Rezension

Stimmt mich nachdenklich

Zwei fremde Leben - Frank Goldammer

Zwei fremde Leben
von Frank Goldammer

Bewertet mit 4 Sternen

Ricarda Raspe erwartet ihr erstes Kind. Unter der Geburt kommt es zu Problemen. Die Ärzte der Dresdner Klinik teilen mit, das Baby wäre verstorben. Weder Ricarda noch ihr Verlobter dürfen das Baby sehen und sich verabschieden. Das ist gemäß Vorschrift in der DDR 1973 nicht vorgesehen. Die daraus entstehende Unsicherheit lässt Ricarda‘s ganzes Leben aus den Fugen geraten. Ricarda glaubt an staatlich organisierten Kindesentzug.

Dieser Verdacht drängt sich auch dem sich sorgenden Polizisten Thomas Rust auf, dessen Frau zur gleichen Zeit ebenfalls schwanger in der Dresdner Frauenklinik liegt. Während er auf die Besuchszeit wartet, beobachtet Rust merkwürdige Vorgänge im Umfeld des Krankenhauses. Er beginnt mit Ermittlungen, die ihn immer tiefer in DDR-Machenschaften hineintreiben, ihn selbst in höchste Gefahr bringen.

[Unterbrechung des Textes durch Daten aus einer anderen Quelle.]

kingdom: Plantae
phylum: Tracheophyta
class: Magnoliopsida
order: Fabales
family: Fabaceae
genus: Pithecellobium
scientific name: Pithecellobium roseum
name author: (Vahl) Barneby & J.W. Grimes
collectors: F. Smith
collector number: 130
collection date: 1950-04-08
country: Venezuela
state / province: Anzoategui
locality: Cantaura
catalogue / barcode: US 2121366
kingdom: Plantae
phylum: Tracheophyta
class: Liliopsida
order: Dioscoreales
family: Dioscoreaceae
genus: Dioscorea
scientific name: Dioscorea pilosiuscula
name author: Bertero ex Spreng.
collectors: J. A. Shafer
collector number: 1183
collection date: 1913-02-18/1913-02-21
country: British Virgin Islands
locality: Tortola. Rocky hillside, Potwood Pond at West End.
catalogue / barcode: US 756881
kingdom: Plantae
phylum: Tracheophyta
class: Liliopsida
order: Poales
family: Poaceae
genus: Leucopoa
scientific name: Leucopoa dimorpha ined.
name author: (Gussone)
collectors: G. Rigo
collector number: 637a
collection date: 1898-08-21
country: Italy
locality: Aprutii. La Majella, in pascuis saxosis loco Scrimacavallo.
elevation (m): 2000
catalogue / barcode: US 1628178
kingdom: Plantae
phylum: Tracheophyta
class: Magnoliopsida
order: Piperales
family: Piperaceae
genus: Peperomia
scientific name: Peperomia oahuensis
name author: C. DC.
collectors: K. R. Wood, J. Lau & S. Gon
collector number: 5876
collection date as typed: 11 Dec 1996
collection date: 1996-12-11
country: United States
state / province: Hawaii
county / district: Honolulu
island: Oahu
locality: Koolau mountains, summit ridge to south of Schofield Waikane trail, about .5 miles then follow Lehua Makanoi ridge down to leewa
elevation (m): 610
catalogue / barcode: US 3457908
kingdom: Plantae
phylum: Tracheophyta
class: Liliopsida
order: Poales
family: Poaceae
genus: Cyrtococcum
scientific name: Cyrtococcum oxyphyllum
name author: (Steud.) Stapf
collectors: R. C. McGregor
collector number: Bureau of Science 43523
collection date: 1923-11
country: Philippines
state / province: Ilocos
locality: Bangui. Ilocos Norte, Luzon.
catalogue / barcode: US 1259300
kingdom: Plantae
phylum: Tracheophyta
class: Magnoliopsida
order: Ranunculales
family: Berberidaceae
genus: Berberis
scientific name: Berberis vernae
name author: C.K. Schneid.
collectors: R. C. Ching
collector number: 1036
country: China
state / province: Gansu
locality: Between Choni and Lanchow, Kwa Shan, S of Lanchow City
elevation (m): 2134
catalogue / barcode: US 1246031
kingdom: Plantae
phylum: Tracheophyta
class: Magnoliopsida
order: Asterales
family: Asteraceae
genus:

Dieser Handlungsstrang nimmt den größten Anteil des fesselnden Romans in Anspruch. Der zweite Teil der Geschichte startet Jahre später als die junge Claudia Behling erfährt, dass ihre Funktionärseltern gar nicht ihre leiblichen Eltern sind. Claudia begibt sich auf die Suche nach ihrer Mutter, die sie angeblich nach ihrer Geburt weggegeben hatte.

Der Roman macht sehr deutlich, welche gravierenden Auswirkungen die Gegebenheiten in der DDR auf die Bürger hatte, sobald nicht Alles nach Plan lief. In meiner Wahrnehmung wurden hier zwei Leben verdreht, teilweise ganz zerstört. Beim Lesen konnte man ganz klar die mitschwingende Verzweiflung spüren. Der Roman setzt sich darüberhinaus mit der Staatssicherheit auseinander. Wie schnell konnte man in deren Fänge geraten und musste fortan IM sein? Er berichtet aber auch von verschiedenen Stasitypen, von den Engagierten und den mit vielen Worten Nichts-Sagenden. Weiterhin erfahren wir von Machenschaften der DDR in Richtung Westen, die dem normalen Bürger vermutlich gar nicht bewusst waren.

Ganz nebenbei streifen wir im Vorbeigehen Dederonstoff, ziehen an einer F6 oder am Choke. Von diesen typischen Vokabeln hätte ich mir noch mehr gewünscht oder etwas mehr Tagesgeschehen. Vermutlich wollte der Autor die Thematik nicht durch Nebensächlichkeiten verklären. 

Insgesamt liest sich der neue Roman von Frank Goldammer wie ein Krimi, er ist hochinteressant und richtig spannend. Zwischendurch wurde ich auf falschen Fährten gelockt, zum Beispiel in der Frage, wessen Tochter Claudia nun eigentlich ist. Das hat mir sehr gefallen. Gern spreche ich eine Leseempfehlung aus.